Birds of Concern mural arrives in Evanston


Chicago-based artist Tyrue Jones, who goes by name Slang, takes a break from painting. (Photo courtesy of Gay Riseborough)

At the northwest corner of Green Bay Road and Central Street, a mural depicting the birds of Evanston is nearing completion.

The Evanston North Shore Bird Club is partnering with the Evanston Wall Art Program to honor the area’s birds whose populations may decline due to climate change and habitat loss. The mural, titled “Birds of Concern,” features three Evanston birds: the red-headed woodpecker, the American kestrel and the black warbler.

Libby Hill, acting president of the North Shore Bird Club, said the idea for the mural was hers, but the impetus came from a friend who told her about Audubon’s murals in New York City. Hill then watched a virtual tour of these murals and they became the inspiration for Evanston’s mural. The concept then went to the board of directors of the North Shore Bird Club, where it was enthusiastically received.

Hill then contacted Lea Pinsky of the Evanston Mural Arts Project. Founded in 2017 by Pinsky and her artist husband, Dustin Harris, both of Evanston, EMAP operates under the auspices of Art Encounter, a well-established non-profit arts organization in Evanston. Pinsky is currently the executive director there, following in the footsteps of her mother, artist Joanna Pinsky, one of the founders.

“EMAP’s goal is to uplift and beautify neighborhoods with mural art through creative partnerships with community organizations, schools and business districts, pairing professional artists with members. community and youth to create large-scale public works of art, ”according to the EMAP website.

One of the first tasks in making a mural is establishing its location and a budget. EMAP contacted three business districts looking for a wall, Pinsky said. Paul Barry of Evanston Neighborhood Properties presented his building at 1901 Central St. and its highly visible eastern wall. Barry generously contributed to the cost of repairs and preparation of the necessary walls.
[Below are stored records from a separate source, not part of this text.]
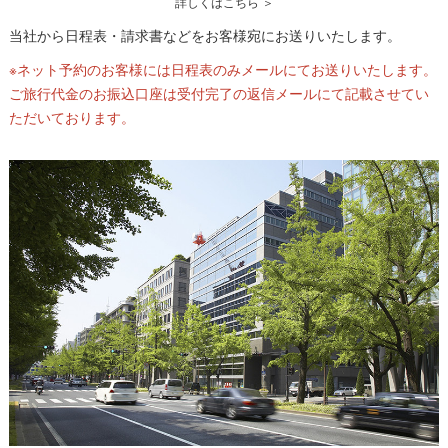
詳しくはこちら ＞
当社から日程表・請求書などをお客様宛にお送りいたします。
※ネット予約のお客様には日程表のみメールにてお送りいたします。
ご旅行代金のお振込口座は受付完了の返信メールにて記載させてい
ただいております。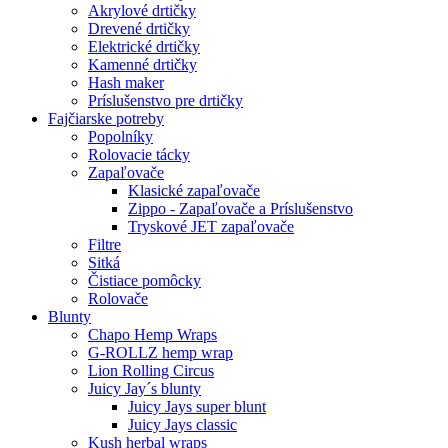
Akrylové drtičky
Drevené drtičky
Elektrické drtičky
Kamenné drtičky
Hash maker
Príslušenstvo pre drtičky
Fajčiarske potreby
Popolníky
Rolovacie tácky
Zapaľovače
Klasické zapaľovače
Zippo - Zapaľovače a Príslušenstvo
Tryskové JET zapaľovače
Filtre
Sitká
Čistiace pomôcky
Rolovače
Blunty
Chapo Hemp Wraps
G-ROLLZ hemp wrap
Lion Rolling Circus
Juicy Jay´s blunty
Juicy Jays super blunt
Juicy Jays classic
Kush herbal wraps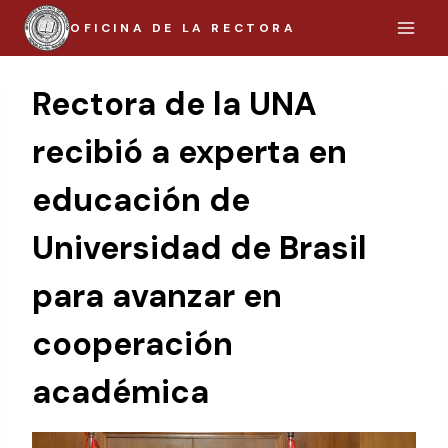
Saltar
OFICINA DE LA RECTORA
al
contenido
Rectora de la UNA
recibió a experta en
educación de
Universidad de Brasil
para avanzar en
cooperación
académica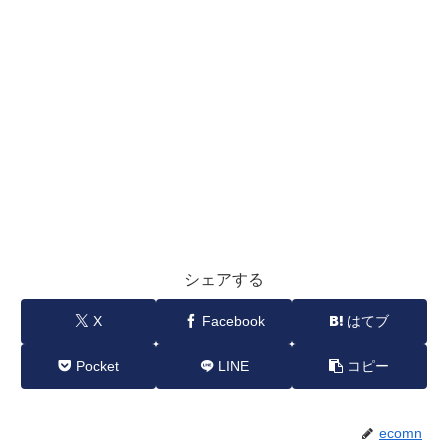
シェアする
X
Facebook
はてブ
Pocket
LINE
コピー
ecomn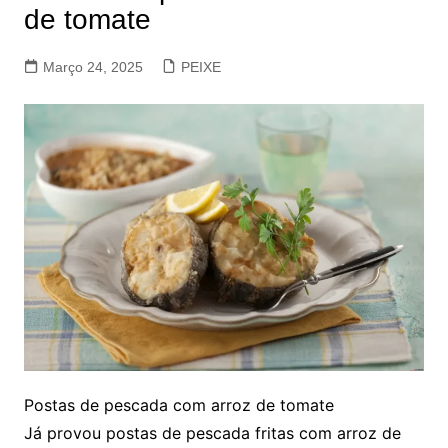
de tomate
Março 24, 2025
PEIXE
Postas de pescada com arroz de tomate
Já provou postas de pescada fritas com arroz de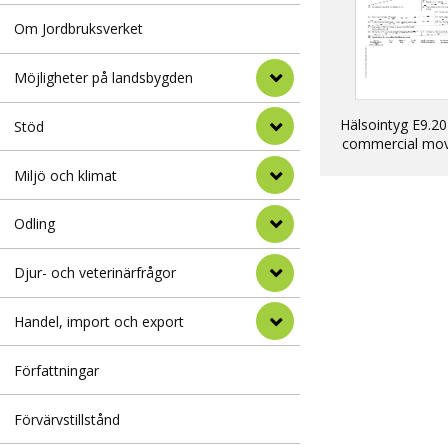
Om Jordbruksverket
Möjligheter på landsbygden
Hälsointyg E9.20
Stöd
commercial mo
into EU of dogs, 
Miljö och klimat
ferrets
Odling
Djur- och veterinärfrågor
Handel, import och export
Författningar
Förvärvstillstånd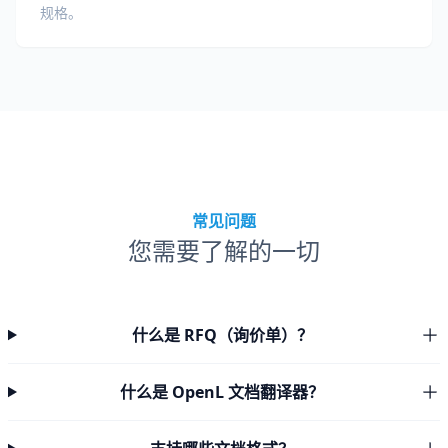
规格。
常见问题
您需要了解的一切
什么是 RFQ（询价单）？
什么是 OpenL 文档翻译器？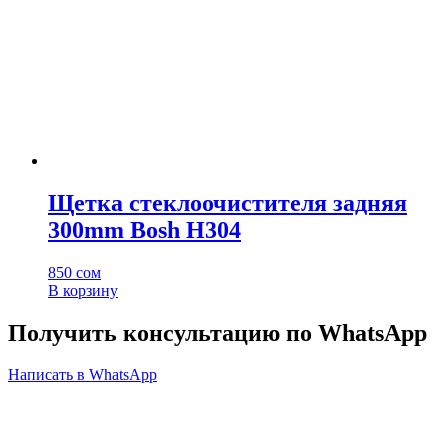
Щетка стеклоочистителя задняя
300mm Bosh H304
850
сом
В корзину
Получить консультацию по WhatsApp
Написать в WhatsApp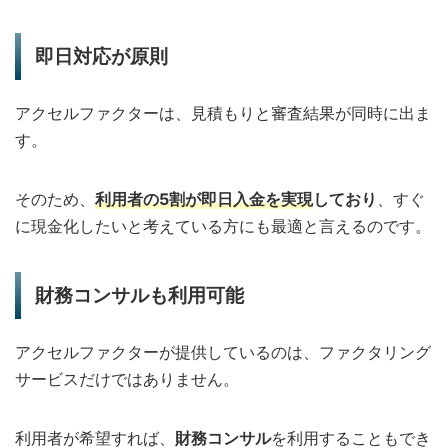
即日対応が原則
アクセルファクターは、見積もりと審査結果が同時に出ま
す。
そのため、
利用者の5割が即日入金を実現
しており
、すぐ
に現金化したいと考えている方にも最適と言えるのです。
財務コンサルも利用可能
アクセルファクターが提供しているのは、ファクタリング
サービスだけではありません。
利用者が希望すれば、
財務コンサル
を利用することもでき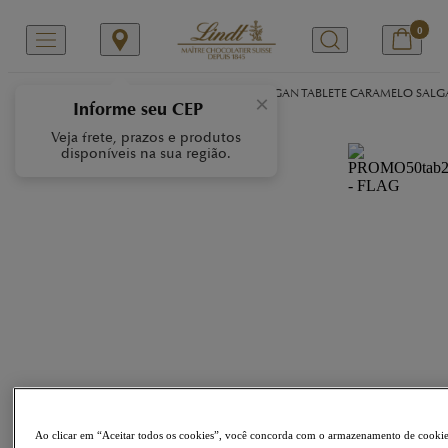
0
/
/
/
Início
Nossas Marcas
HELLO
HELLO VEGAN TABLETE CARAMELO SAL
×
Informe seu CEP
Veja frete, prazos e produtos
disponíveis na sua região.
Ao clicar em “Aceitar todos os cookies”, você concorda com o armazenamento de cooki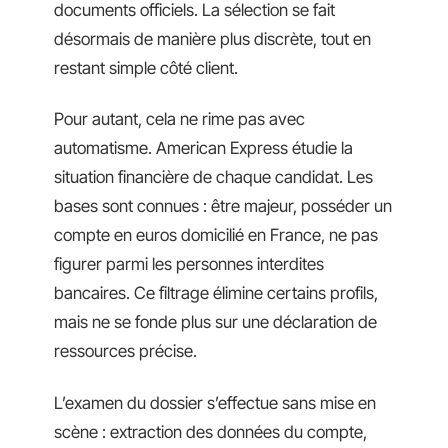
documents officiels. La sélection se fait
désormais de manière plus discrète, tout en
restant simple côté client.
Pour autant, cela ne rime pas avec
automatisme. American Express étudie la
situation financière de chaque candidat. Les
bases sont connues : être majeur, posséder un
compte en euros domicilié en France, ne pas
figurer parmi les personnes interdites
bancaires. Ce filtrage élimine certains profils,
mais ne se fonde plus sur une déclaration de
ressources précise.
L’examen du dossier s’effectue sans mise en
scène : extraction des données du compte,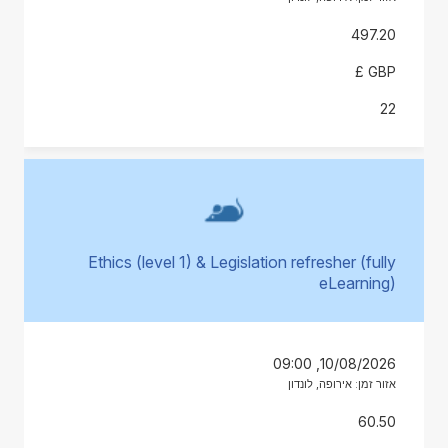
497.20
GBP £
22
Ethics (level 1) & Legislation refresher (fully
eLearning)
10/08/2026, 09:00
אזור זמן: אירופה, לונדון
60.50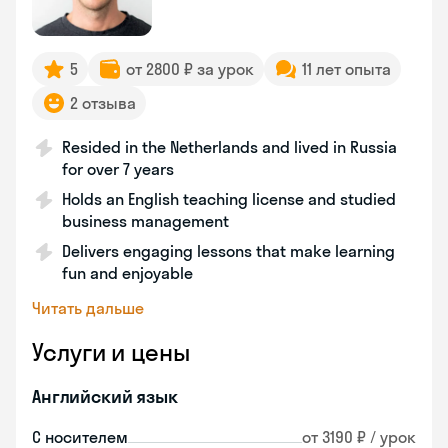
5
от 2800 ₽ за урок
11 лет опыта
2 отзыва
Resided in the Netherlands and lived in Russia
for over 7 years
Holds an English teaching license and studied
business management
Delivers engaging lessons that make learning
fun and enjoyable
Читать дальше
Услуги и цены
Английский язык
С носителем
от 3190 ₽ / урок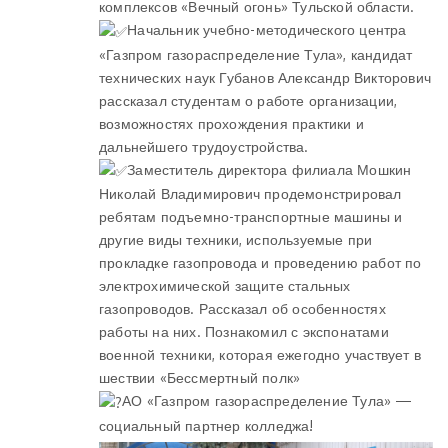
комплексов «Вечный огонь» Тульской области.
Начальник учебно-методического центра
«Газпром газораспределение Тула», кандидат
технических наук Губанов Александр Викторович
рассказал студентам о работе организации,
возможностях прохождения практики и
дальнейшего трудоустройства.
Заместитель директора филиала Мошкин
Николай Владимирович продемонстрировал
ребятам подъемно-транспортные машины и
другие виды техники, используемые при
прокладке газопровода и проведению работ по
электрохимической защите стальных
газопроводов. Рассказал об особенностях
работы на них. Познакомил с экспонатами
военной техники, которая ежегодно участвует в
шествии «Бессмертный полк»
АО «Газпром газораспределение Тула» —
социальный партнер колледжа!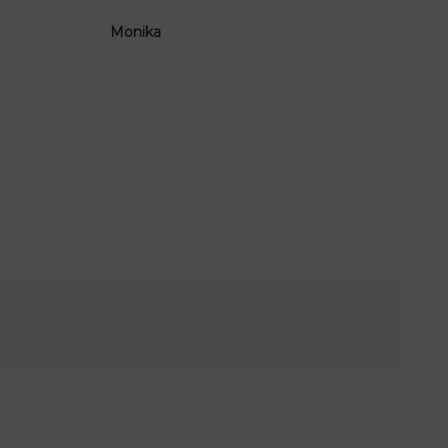
Monika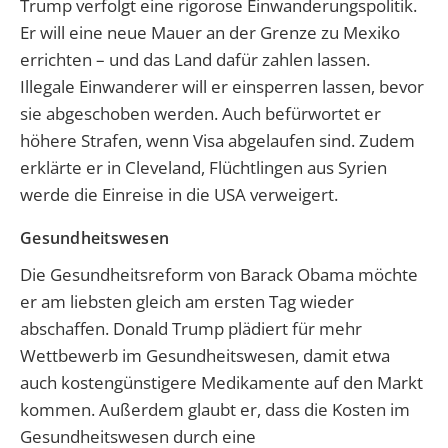
Trump verfolgt eine rigorose Einwanderungspolitik.
Er will eine neue Mauer an der Grenze zu Mexiko
errichten – und das Land dafür zahlen lassen.
Illegale Einwanderer will er einsperren lassen, bevor
sie abgeschoben werden. Auch befürwortet er
höhere Strafen, wenn Visa abgelaufen sind. Zudem
erklärte er in Cleveland, Flüchtlingen aus Syrien
werde die Einreise in die USA verweigert.
Gesundheitswesen
Die Gesundheitsreform von Barack Obama möchte
er am liebsten gleich am ersten Tag wieder
abschaffen. Donald Trump plädiert für mehr
Wettbewerb im Gesundheitswesen, damit etwa
auch kostengünstigere Medikamente auf den Markt
kommen. Außerdem glaubt er, dass die Kosten im
Gesundheitswesen durch eine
“Our commitment is to make this community a more beautiful place. The color, the art, all of them bring community pride and a sense of commitment to one another, ”said John Quinn, Facilities and Capital Project Manager for Evanston Neighborhood Properties. “It was important for us to make sure the artist had a canvas on our building that will stand the test of time. It was a significant expense, but we are sure it is worth it. “

Besides the North Shore Bird Club, other donors to the mural’s budget are the Central Street Evanston Art Encounter and the Evanston Arts Council.

The “Birds of Concern” project was in the works when Angela Shaffer, Executive Director of Central Street Evanston, took office in September.

“It adds to the vibrancy of the neighborhood and I look forward to other art projects in the future,” Shaffer said.

The finished design. (Photo courtesy of EMAP and the artist)

“The new walls for the murals are chosen with care, for their visibility and permanence,” Pinsky said. Evanston has many underground passage walls that would benefit from murals. But building walls are generally safer than underpass walls because the latter are hold back walls where moisture can pass by causing white streaks called efflorescence.

However, Pinsky said they haven’t had any such issues since 2018. They have “learned to avoid walls that can degrade and are exploring alternative methods” for installing murals. Costs can vary widely. Underground passage murals are often quite large and complex, so generally more expensive than building murals.

“There is a five-year maintenance clause in the contract with EMAP,” Hill said. This is important because the climate in the Chicago area is harsh on exterior painted surfaces. In fact, the Evanston Arts Council has the power, by ordinance, to remove a mural if necessary, usually due to serious deterioration.

Chicago-based accomplished artist Tyrue Jones, who goes by name Slang, painted the “Birds of Concern” mural.

“A bus on Green Bay Road recently stopped at the corner light and everyone on the bus leaned in with their cameras to photograph me and the mural,” Slang said.

“It made me feel really good,” he added.

“I was obsessively drawing from the age of 3 or 4 and I was always encouraged by my mother,” he said.

Slang at work. (Photo by Léa Pinsky)

He has since worked as an artist, graphic designer and television host. His clients include Warner Brothers, Animastion Studios, Startoons Animation Studios, Walt Disney Interactive, General Mills, Universal Music, Def Jam, Interscope, Allstate, Leo Burnett and Viacom.

In 2016, Slang painted three bird murals in Rogers Park, joining several other artists in their depictions of endangered birds. Pinsky and Harris managed the Mile of Murals at the time, along Ravenswood’s elevated railroad tracks, before establishing EMAP. These birds were also part of the Audubon project.

There will be a permanent descriptive plaque on the wall near the mural. The educational branch of the Bird Club produces bookmarks featuring the mural and providing more information on the birds photographed, bird conservation and our environment.